Der Kreis ist ein Urbild des Lebens.
Er symbolisiert ein geschlossenes System. Nichts darin geht verloren - alles ist Teil von einander.
Der Kreis ist Sinnbild aller Bewegung. Jedes Element in ihm bedingt das andere - wandelt sich im ständigen Fluss. Einzig sein Zentrum ruht in allgegenwärtiger Gewissheit.

„Kreis“ bestand aus weißem Salz gemischt mit Ultramarinpigment. Salz ist heute ein alltägliches „Streugut“ in der westlichen Kultur. Es besteht aus transparenten, seidig glänzenden Kristallen. Diese entstehen durch die geometrische Anordnung von Natrium- und Chloridionen. Wissenschaftliche Erkenntnisse weisen Salz als lebensnotwendigen Transportstoff unseres Organismus aus. Ohne Salz kein Leben - und im Winter taut es überfrorene Straßen und Wege auf.
Salz ist auch die Lebensgrundlage vieler Himalajavölker, doch nicht allein aufgrund seiner chemischen Eigenschaften. Der Handel mit diesem kristallinen Gut prägt ihre Lebensweise seit Hunderten von Jahren. Ihr Salz stammt aus den Ebenen nördlich des höchsten Gebirges der Erde. Mit diesem Handelsgut ertauschen sich die Nomaden überlebensnotwendige Grundnahrungsmittel bei den südlichen Bauern. Dafür transportieren sie Salz auf den Rücken ihrer Karawanen über die höchsten Pässe der Erde. Bis heute.

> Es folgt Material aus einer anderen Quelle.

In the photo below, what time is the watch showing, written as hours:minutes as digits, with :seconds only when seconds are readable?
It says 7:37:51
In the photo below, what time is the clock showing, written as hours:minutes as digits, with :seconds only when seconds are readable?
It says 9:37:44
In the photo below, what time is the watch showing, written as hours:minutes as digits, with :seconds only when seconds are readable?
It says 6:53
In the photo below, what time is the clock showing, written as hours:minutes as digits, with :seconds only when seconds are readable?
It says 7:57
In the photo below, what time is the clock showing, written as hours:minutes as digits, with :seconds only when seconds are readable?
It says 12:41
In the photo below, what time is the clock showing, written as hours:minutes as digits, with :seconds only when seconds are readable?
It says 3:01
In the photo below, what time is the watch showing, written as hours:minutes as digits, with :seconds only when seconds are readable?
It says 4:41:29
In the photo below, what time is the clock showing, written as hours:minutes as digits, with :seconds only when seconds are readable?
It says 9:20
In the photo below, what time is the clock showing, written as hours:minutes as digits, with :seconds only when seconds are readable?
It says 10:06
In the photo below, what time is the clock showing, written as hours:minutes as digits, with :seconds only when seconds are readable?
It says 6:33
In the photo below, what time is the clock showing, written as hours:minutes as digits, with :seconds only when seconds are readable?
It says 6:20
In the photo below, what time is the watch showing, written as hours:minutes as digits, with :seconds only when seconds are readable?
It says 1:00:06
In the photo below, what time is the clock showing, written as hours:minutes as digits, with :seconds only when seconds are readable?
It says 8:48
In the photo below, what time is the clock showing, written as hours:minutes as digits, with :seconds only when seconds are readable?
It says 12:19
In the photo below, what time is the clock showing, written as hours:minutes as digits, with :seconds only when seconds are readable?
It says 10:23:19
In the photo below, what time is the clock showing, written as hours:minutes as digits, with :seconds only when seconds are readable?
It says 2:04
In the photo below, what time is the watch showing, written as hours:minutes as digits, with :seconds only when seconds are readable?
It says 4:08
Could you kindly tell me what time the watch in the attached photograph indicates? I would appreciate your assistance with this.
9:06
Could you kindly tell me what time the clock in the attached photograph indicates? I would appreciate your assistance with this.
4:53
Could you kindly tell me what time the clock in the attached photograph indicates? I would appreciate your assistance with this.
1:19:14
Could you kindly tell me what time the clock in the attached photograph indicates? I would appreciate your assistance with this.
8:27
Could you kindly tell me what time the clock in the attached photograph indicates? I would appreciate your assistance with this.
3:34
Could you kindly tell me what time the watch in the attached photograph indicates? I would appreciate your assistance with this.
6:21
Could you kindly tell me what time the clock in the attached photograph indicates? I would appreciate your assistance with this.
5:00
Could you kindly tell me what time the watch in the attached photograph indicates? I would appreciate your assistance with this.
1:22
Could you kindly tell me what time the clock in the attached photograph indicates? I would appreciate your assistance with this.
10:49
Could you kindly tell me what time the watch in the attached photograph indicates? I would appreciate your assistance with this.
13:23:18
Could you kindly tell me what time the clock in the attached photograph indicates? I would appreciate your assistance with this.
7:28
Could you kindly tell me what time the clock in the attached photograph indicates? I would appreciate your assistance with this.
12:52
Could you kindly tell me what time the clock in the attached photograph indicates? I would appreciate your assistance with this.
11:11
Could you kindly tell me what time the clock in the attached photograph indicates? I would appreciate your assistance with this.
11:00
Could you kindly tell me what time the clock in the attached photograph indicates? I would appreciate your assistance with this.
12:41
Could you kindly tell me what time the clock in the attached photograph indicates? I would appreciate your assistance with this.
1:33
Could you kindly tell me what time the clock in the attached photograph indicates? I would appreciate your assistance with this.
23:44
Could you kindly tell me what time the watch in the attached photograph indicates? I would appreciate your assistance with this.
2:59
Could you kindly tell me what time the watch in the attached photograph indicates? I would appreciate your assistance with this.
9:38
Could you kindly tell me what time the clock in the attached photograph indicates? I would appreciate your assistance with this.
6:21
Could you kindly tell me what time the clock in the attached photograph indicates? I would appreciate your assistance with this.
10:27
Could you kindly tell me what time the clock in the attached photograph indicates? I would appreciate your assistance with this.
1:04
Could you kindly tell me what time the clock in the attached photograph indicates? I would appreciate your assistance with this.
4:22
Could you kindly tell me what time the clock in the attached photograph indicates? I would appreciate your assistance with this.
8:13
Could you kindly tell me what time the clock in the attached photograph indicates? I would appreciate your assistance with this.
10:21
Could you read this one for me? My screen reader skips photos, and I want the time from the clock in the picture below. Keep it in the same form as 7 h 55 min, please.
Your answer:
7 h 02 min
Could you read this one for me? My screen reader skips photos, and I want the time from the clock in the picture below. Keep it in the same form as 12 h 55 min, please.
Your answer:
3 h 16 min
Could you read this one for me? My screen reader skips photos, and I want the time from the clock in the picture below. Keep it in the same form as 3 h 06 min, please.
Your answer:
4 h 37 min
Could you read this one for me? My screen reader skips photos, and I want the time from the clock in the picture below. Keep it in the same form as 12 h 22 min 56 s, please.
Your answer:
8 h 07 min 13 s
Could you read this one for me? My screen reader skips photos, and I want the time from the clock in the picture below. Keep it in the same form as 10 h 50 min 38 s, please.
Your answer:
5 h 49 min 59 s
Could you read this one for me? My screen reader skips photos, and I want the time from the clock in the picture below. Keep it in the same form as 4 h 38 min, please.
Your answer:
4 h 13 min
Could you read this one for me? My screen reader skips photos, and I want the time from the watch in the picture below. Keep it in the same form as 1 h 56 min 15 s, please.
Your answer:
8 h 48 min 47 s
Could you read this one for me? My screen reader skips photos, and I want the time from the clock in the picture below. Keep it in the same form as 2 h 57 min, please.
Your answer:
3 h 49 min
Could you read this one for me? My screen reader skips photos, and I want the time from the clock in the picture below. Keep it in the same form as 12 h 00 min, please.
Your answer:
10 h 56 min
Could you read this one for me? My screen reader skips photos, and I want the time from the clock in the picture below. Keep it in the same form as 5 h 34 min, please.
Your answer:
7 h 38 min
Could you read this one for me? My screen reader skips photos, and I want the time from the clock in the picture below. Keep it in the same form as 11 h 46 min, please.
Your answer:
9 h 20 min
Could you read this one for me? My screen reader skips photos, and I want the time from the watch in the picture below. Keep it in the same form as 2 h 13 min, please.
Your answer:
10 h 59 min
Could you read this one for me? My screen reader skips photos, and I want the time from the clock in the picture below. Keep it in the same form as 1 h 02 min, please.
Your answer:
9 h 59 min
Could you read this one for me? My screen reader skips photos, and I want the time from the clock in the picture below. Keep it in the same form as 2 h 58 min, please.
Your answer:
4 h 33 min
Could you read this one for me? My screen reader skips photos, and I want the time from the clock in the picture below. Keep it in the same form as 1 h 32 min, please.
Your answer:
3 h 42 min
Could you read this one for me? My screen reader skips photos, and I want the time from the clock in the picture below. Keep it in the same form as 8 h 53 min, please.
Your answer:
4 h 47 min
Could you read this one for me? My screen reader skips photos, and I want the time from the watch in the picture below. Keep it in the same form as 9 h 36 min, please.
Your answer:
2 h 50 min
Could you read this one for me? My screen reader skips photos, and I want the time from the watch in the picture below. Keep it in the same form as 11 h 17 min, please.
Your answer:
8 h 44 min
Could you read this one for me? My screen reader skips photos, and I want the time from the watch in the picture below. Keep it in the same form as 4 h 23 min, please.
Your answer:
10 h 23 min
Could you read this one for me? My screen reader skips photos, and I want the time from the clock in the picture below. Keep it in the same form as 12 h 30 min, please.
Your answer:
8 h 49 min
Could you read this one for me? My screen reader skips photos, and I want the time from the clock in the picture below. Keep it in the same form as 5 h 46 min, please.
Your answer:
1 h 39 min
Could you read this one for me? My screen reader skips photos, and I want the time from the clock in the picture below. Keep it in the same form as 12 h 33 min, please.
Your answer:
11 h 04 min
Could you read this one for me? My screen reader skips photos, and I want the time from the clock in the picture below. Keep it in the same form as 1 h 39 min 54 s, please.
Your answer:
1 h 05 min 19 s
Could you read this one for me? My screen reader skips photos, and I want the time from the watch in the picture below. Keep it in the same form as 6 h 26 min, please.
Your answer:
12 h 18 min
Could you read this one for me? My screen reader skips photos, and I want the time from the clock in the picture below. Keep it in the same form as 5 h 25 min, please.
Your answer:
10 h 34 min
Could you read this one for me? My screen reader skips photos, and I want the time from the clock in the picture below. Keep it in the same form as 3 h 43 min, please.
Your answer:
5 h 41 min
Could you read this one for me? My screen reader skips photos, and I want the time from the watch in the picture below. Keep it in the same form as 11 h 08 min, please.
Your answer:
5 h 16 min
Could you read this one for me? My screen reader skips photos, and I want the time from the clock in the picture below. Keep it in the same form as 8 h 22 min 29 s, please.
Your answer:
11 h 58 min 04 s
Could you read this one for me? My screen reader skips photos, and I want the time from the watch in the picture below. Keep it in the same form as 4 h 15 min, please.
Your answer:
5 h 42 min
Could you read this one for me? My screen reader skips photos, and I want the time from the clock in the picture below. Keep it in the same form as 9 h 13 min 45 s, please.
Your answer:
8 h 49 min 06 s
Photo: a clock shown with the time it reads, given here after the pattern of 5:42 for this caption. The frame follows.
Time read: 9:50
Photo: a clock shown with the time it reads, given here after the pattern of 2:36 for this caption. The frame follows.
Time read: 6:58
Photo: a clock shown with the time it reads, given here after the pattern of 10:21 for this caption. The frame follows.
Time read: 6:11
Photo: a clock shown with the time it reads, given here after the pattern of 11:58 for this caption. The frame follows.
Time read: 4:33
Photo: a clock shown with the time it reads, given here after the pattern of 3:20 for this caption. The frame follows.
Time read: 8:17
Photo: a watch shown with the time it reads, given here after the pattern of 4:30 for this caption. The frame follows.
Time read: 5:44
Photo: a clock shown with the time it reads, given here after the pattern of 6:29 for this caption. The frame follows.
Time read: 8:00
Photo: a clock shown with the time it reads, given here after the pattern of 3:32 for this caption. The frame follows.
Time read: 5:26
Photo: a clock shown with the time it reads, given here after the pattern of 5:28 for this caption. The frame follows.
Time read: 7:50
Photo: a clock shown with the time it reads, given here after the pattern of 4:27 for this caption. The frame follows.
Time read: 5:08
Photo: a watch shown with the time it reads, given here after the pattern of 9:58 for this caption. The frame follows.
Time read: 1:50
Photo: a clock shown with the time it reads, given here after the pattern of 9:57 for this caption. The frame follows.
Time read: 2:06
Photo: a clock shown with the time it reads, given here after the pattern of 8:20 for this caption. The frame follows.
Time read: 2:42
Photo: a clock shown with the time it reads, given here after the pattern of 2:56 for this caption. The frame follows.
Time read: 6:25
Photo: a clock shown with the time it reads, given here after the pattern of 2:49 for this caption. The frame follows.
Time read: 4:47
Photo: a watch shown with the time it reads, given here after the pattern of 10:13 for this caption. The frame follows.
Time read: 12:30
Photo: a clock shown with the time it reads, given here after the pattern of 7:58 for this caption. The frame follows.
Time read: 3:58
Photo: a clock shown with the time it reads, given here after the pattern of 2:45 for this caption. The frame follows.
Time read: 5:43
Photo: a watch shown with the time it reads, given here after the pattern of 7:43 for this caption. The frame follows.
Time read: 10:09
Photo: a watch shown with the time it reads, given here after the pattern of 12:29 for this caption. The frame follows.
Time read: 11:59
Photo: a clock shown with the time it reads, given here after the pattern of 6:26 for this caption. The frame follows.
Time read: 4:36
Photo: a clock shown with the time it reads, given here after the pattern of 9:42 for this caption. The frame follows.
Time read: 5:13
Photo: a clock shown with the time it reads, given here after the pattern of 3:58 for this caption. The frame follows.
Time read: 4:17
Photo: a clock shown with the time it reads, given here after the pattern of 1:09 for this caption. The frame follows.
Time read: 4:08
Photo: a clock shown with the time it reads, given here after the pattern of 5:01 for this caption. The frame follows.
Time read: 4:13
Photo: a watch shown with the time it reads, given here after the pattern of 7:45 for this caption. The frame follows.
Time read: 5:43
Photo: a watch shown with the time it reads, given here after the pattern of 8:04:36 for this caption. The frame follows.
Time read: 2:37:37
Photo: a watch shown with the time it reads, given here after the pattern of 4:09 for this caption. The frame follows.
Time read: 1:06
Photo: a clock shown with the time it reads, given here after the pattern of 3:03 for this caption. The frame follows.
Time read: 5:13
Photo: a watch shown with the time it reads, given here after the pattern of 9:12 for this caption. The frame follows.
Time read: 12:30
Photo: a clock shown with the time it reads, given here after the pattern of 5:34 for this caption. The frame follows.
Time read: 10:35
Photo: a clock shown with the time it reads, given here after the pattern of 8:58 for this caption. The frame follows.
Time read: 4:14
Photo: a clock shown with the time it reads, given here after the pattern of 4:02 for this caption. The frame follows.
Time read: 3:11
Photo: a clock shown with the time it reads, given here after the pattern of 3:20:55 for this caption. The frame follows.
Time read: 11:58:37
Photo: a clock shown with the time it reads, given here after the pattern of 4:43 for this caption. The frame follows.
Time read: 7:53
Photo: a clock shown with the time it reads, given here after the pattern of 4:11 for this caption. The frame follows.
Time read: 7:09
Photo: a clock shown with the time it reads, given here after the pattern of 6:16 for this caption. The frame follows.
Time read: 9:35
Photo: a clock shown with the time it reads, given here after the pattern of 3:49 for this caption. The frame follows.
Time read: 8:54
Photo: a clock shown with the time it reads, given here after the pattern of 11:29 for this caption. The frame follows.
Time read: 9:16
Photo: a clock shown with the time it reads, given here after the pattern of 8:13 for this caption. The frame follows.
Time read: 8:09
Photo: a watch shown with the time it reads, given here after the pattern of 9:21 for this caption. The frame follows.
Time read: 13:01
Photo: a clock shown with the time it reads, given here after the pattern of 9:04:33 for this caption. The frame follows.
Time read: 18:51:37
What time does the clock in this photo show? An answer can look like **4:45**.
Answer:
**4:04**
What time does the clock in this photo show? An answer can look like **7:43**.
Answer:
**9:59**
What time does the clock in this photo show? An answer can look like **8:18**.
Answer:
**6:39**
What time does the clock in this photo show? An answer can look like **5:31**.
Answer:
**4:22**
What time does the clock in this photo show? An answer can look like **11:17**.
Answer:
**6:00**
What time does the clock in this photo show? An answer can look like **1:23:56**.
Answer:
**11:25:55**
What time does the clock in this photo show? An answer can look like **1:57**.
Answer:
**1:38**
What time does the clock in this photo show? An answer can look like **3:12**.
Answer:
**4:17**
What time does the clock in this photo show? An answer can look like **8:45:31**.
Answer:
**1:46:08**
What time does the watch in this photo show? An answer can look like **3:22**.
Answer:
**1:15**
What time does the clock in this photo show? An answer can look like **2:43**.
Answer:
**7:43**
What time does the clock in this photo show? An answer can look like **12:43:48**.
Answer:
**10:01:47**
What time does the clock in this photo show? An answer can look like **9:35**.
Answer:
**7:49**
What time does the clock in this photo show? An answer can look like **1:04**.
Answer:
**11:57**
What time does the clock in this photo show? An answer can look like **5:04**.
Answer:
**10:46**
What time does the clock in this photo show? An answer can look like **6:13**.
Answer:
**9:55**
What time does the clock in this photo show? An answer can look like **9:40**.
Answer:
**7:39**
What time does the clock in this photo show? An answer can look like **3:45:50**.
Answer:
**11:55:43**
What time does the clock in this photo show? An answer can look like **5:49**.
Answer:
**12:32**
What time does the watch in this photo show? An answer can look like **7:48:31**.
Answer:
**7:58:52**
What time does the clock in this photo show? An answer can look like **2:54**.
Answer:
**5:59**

Ein Mandala (skrt. „Kreis, Gebiet“) ist ein konzentrisch-zyklisches Systembild. Es veranschaulicht universell natürliche und kosmische Prinzipien. In den Kulturen des Himalayas werden seit jahrtausenden Mandalas als Roll- oder Sandbilder angefertigt – meist für den kultisch mystischen Gebrauch aber auch zur verständlichen Veranschaulichung komplexer Zusammenhänge. Der meditative Prozess der Erschaffung eines solchen Bildes wird dabei als entscheidender Inhalt angesehen. So auch die fünftägige Entstehungsphase dieser „Kreis“-Arbeit aus Salz.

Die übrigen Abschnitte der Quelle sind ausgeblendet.